Report Clears UN Chief of Corruption Allegations
Published on Wednesday, March 30, 2005 by the Boston Globe
Report Clears UN Chief of Corruption Allegations
But Annan is Faulted for Probe's Limitations
by Farah Stockman and Joe Lauria
 

UNITED NATIONS -- A UN-commissioned inquiry into allegations of corruption in the United Nations oil-for-food program found no evidence that Secretary General Kofi Annan used his political influence to help a company that employed his son win a $10 million-a-year contract in Iraq.

But the 90-page report criticized Annan for failing to fully investigate a potential conflict of interest concerning his son, Kojo Annan, and Cotecna the Swiss company that employed the younger man.

It also details far closer connections between Kofi Annan and Cotecna officials than have been disclosed previously, and raises unanswered questions about why Annan's ''chef de cabinet" directed that ''documents of potential relevance" to the investigation be shredded just one day after the Security Council established the independent inquiry.

The report reserves its harshest language for Kojo Annan, who, it says, used his political connections to explore oil contracts in Iraq and lied to investigators about hundreds of thousands of dollars in payments from Cotecna. The payments were made years after he told his father that he left the company.

According to the report, Kojo Annan charged Cotecna thousands of dollars in consultant's fees for trips he made to see his own father, including one charge of $17,000 for a six-day trip to Abuja, Nigeria -- ''during my father's visit," according to the invoice -- and a 15-day trip to the UN General Assembly in September 1998, during which he stayed at his father's home.

Kojo Annan, who has refused to cooperate with the investigation in recent months, also arranged a 15-minute meeting in September 1998 between his father and Cotecna's owner, which Kofi Annan did not initially disclose to investigators.

Annan has been under fire since a string of scandals came to light at the world body late last year, including allegations of sexual misconduct by UN peacekeepers. Yesterday, Annan told reporters that he was saddened by his son's role, but that his own ''exoneration by the independent inquiry obviously comes as a great relief."

When asked by a reporter if the embarrassing report might still prompt him to resign, Annan said, ''Hell, no."

But Senator Norm Coleman, a Minnesota Republican, renewed calls for Annan to step down.

''Kofi Annan is responsible for the failed management that resulted in the fraud and abuse of the oil-for-food program," Coleman said in a statement yesterday. ''His lack of leadership, combined with conflicts of interest and a lack of responsibility and accountability point to one, and only one, outcome: his resignation."

Yesterday's report is the second in a string of findings by former Federal Reserve chairman Paul Volcker into the oil-for-food program, set up during the era of sanctions against Saddam Hussein's Iraq to allow humanitarian goods into the country. The program was manipulated by Hussein to bribe foreigners and solicit kickbacks.

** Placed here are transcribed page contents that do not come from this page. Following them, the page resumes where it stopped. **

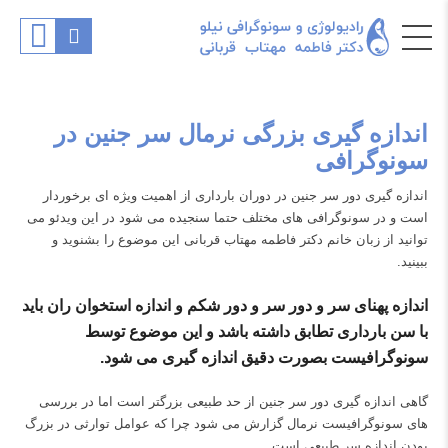
اندازه گیری بزرگی نرمال سر جنین در
سونوگرافی
اندازه گیری دور سر جنین در دوران بارداری از اهمیت ویژه ای برخوردار
است و در سونوگرافی های مختلف حتما سنجیده می شود در این ویدئو می
توانید از زبان خانم دکتر فاطمه مهتاب قربانی این موضوع را بشنوید و
ببینید.
اندازه پهنای سر و دور سر و دور شکم و اندازه استخوان ران باید
با سن بارداری تطابق داشته باشد و این موضوع توسط
سونوگرافیست بصورت دقیق اندازه گیری می شود.
گاهی اندازه گیری دور سر جنین از حد طبیعی بزرگتر است اما در بررسی
های سونوگرافیست نرمال گزارش می شود چرا که عوامل توارثی در بزرگ
بودن اندازه سر طبیعی است.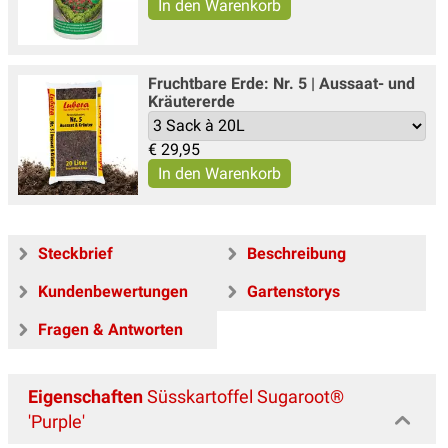
Fruchtbare Erde: Nr. 5 | Aussaat- und
Kräutererde
€
29,95
Steckbrief
Beschreibung
Kundenbewertungen
Gartenstorys
Fragen & Antworten
Eigenschaften
Süsskartoffel Sugaroot®
'Purple'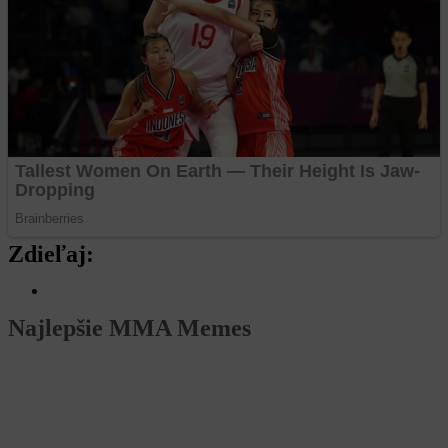
Zdieľaj:
Najlepšie MMA Memes
Má v tom jasno. Takto tipuje súboj White gypsy vs
Zatorský šampión Dekýš
Zápas medzi Kristiánom Danielom alias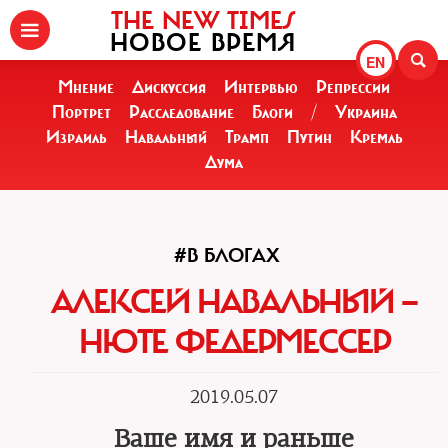
THE NEW TIMES
НОВОЕ ВРЕМЯ
EN
Мнение
Дискуссия
Интервью
Репрессии
Портрет
Расследование
Блоги
/
Украина
Израиль
Навальный
Трамп
Путин
Кремль
Дума
#В БЛОГАХ
АЛЕКСЕЙ НАВАЛЬНЫЙ —
НЮТЕ ФЕДЕРМЕССЕР
2019.05.07
Ваше имя и раньше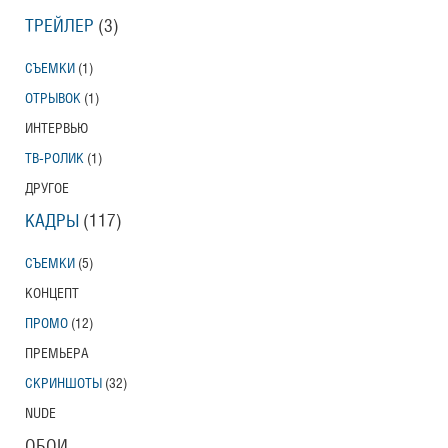
ТРЕЙЛЕР
(3)
СЪЕМКИ
(1)
ОТРЫВОК
(1)
ИНТЕРВЬЮ
ТВ-РОЛИК
(1)
ДРУГОЕ
КАДРЫ
(117)
СЪЕМКИ
(5)
КОНЦЕПТ
ПРОМО
(12)
ПРЕМЬЕРА
СКРИНШОТЫ
(32)
NUDE
ОБОИ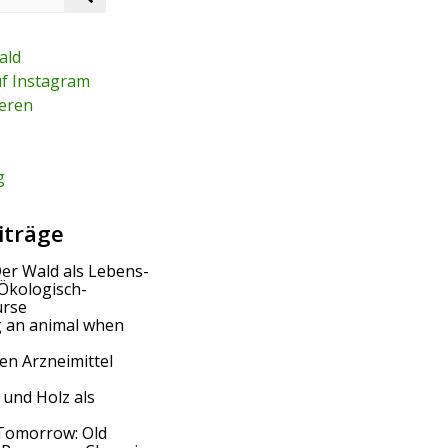
e
a
r
ald
c
uf Instagram
h
eren
g
iträge
Der Wald als Lebens-
Ökologisch-
urse
g an animal when
en Arzneimittel
 und Holz als
Tomorrow: Old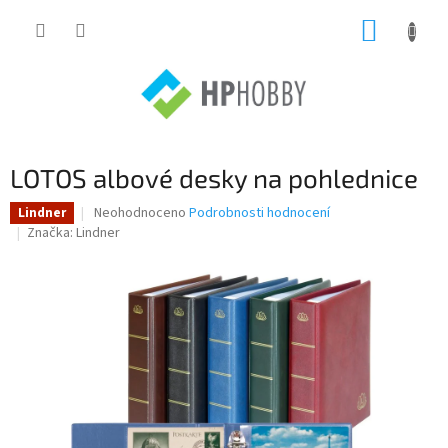
Přejít
NÁKUP
na
obsah
KOŠÍK
LOTOS albové desky na pohlednice
Průměrné
Neohodnoceno
Podrobnosti hodnocení
Lindner
hodnocení
Značka:
Lindner
produktu
je
0,0
z
5
hvězdiček.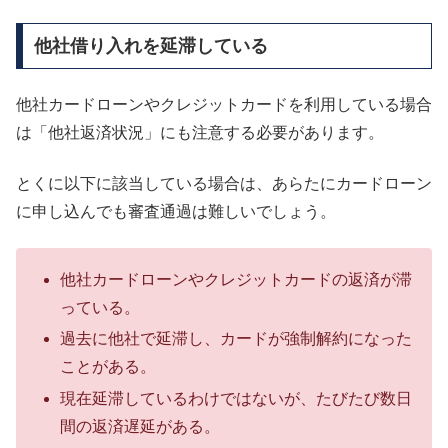
他社借り入れを延滞している
他社カードローンやクレジットカードを利用している場合
は「他社返済状況」にも注意する必要があります。
とくに以下に該当している場合は、あらたにカードローン
に申し込んでも審査通過は難しいでしょう。
他社カードローンやクレジットカードの返済が滞
っている。
過去に他社で延滞し、カードが強制解約になった
ことがある。
現在延滞しているわけではないが、たびたび数日
間の返済遅延がある。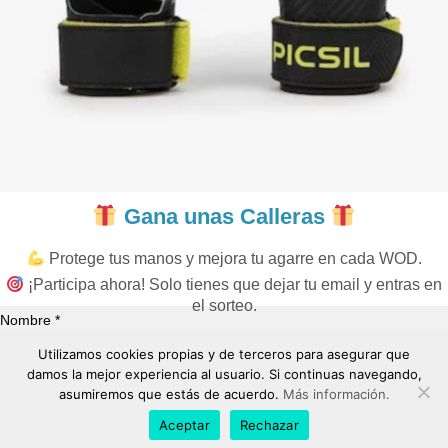
Gana unas Calleras
Protege tus manos y mejora tu agarre en cada WOD.
¡Participa ahora! Solo tienes que dejar tu email y entras en
el sorteo.
Nombre *
Utilizamos cookies propias y de terceros para asegurar que
damos la mejor experiencia al usuario. Si continuas navegando,
Correo Electrónico *
asumiremos que estás de acuerdo.
Más información.
Aceptar
Rechazar
"Sí, quiero ganarlas"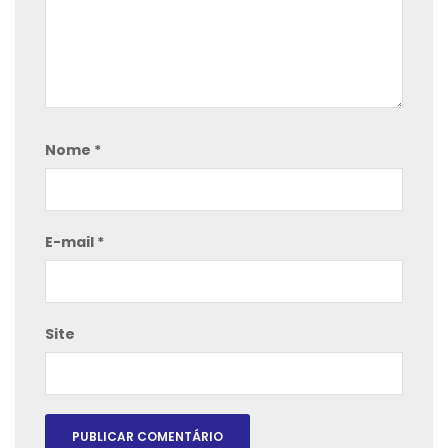
Nome
*
E-mail
*
Site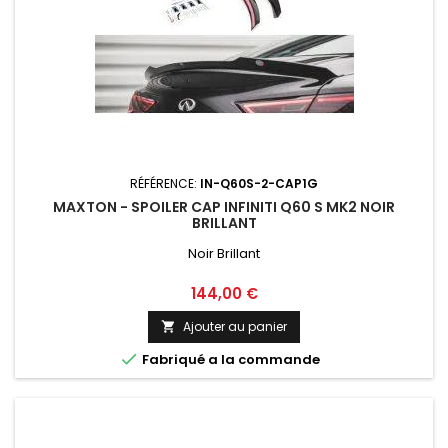
RÉFÉRENCE:
IN-Q60S-2-CAP1G
MAXTON - SPOILER CAP INFINITI Q60 S MK2 NOIR
BRILLANT
Noir Brillant
Prix
144,00 €
Ajouter au panier


Fabriqué a la commande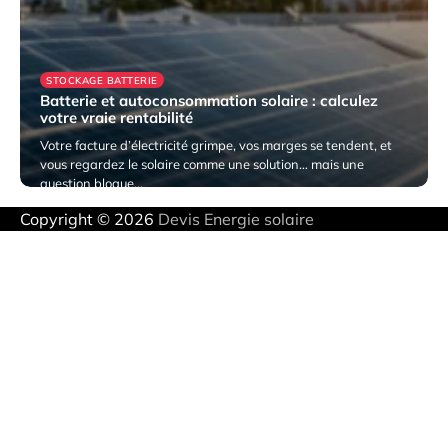
STOCKAGE BATTERIE
Batterie et autoconsommation solaire : calculez
votre vraie rentabilité
Votre facture d’électricité grimpe, vos marges se tendent, et
vous regardez le solaire comme une solution… mais une
question bloque…
Copyright © 2026
Devis Energie solaire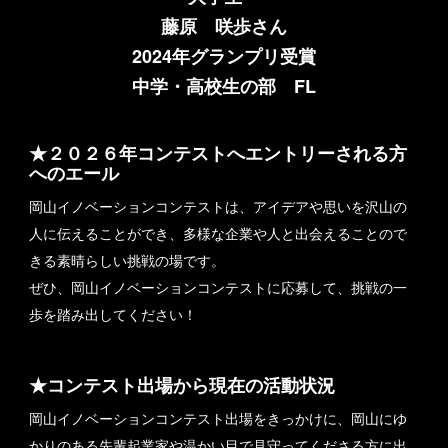
藤原 咲歩さん
2024年グランプリ受賞
中学・高校生の部 FL
★２０２６年コンテストへエントリーされる方
へのエール
岡山イノベーションコンテストは、アイデアや思いを沢山の
人に伝えることができ、多様な企業や人と出会えることので
きる素晴らしい挑戦の場です。
ぜひ、岡山イノベーションコンテストに応募して、挑戦の一
歩を踏み出してください！
★コンテスト出場から現在の活動状況
岡山イノベーションコンテスト出場をきっかけに、岡山にゆ
かりのある先輩起業家や温かい目で見守ってくださる方に出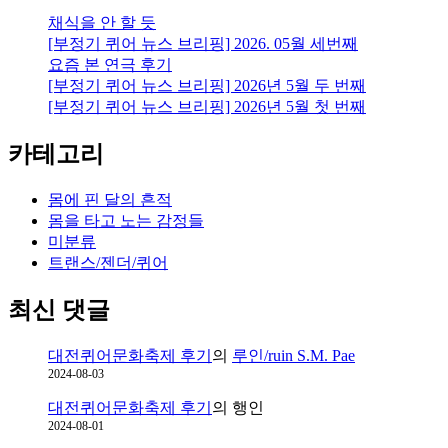
것
채식을 안 할 듯
[부정기 퀴어 뉴스 브리핑] 2026. 05월 세번째
요즘 본 연극 후기
[부정기 퀴어 뉴스 브리핑] 2026년 5월 두 번째
[부정기 퀴어 뉴스 브리핑] 2026년 5월 첫 번째
카테고리
몸에 핀 달의 흔적
몸을 타고 노는 감정들
미분류
트랜스/젠더/퀴어
최신 댓글
대전퀴어문화축제 후기
의
루인/ruin S.M. Pae
2024-08-03
대전퀴어문화축제 후기
의
행인
2024-08-01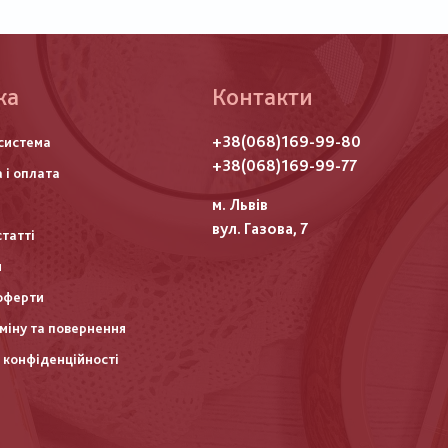
ка
Контакти
го
+38(068)169-99-80
система
итулу
+38(068)169-99-77
 і оплата
м. Львів
вул. Газова, 7
статті
и
оферти
міну та повернення
 конфіденційності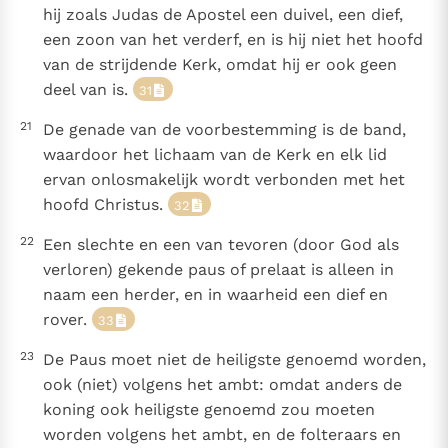
hij zoals Judas de Apostel een duivel, een dief,
een zoon van het verderf, en is hij niet het hoofd
van de strijdende Kerk, omdat hij er ook geen
deel van is.
31
21
De genade van de voorbestemming is de band,
waardoor het lichaam van de Kerk en elk lid
ervan onlosmakelijk wordt verbonden met het
hoofd Christus.
32
22
Een slechte en een van tevoren (door God als
verloren) gekende paus of prelaat is alleen in
naam een herder, en in waarheid een dief en
rover.
33
23
De Paus moet niet de heiligste genoemd worden,
ook (niet) volgens het ambt: omdat anders de
koning ook heiligste genoemd zou moeten
worden volgens het ambt, en de folteraars en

In December 1998, Cotecna was awarded a contract to inspect goods flowing into Iraq, despite widespread news reports of the company being under investigation for paying kickbacks to Pakistan's former leader Benazir Bhutto. Cotecna was the lowest bidder on the Iraq contract.

In 1995, Cotecna hired Annan's 22-year-old son, a recent college graduate, because it hoped to benefit from his political connections, the report states. Kojo Annan got the job shortly after his father spoke to Michael Wilson, a longtime family friend who was also a vice president of Cotecna, about the possibility of a job for Kojo.

In the initial stages of the inquiry, Kofi Annan told investigators that he had never met the owners of Cotecna until after the company received the contract. But after a review of computer records, investigators found that two previous meetings had taken place.

In February 1997, Annan had met Cotecna founder Elie Massey in Davos for cocktails, and on Sept. 18, 1998, they met again at his office in New York in a meeting arranged by Kojo. Both men say the Iraq contract was never discussed in either meeting.

The report details how Kojo Annan allegedly told his father about plans to explore an Iraq oil contract with a Lebanese business partner, and even introduced Annan to the partner at a meeting in South Africa. But Kofi Annan told investigators he didn't remember much about that talk with his son, and that he had always urged his children to stay away from United Nations contracts to avoid conflicts of interest.

The report also documented how Iqbal Riza, a top Annan aide, directed files to be shredded to make more office space shortly after the opening of the inquiry, even though Riza himself had directed others to preserve such files.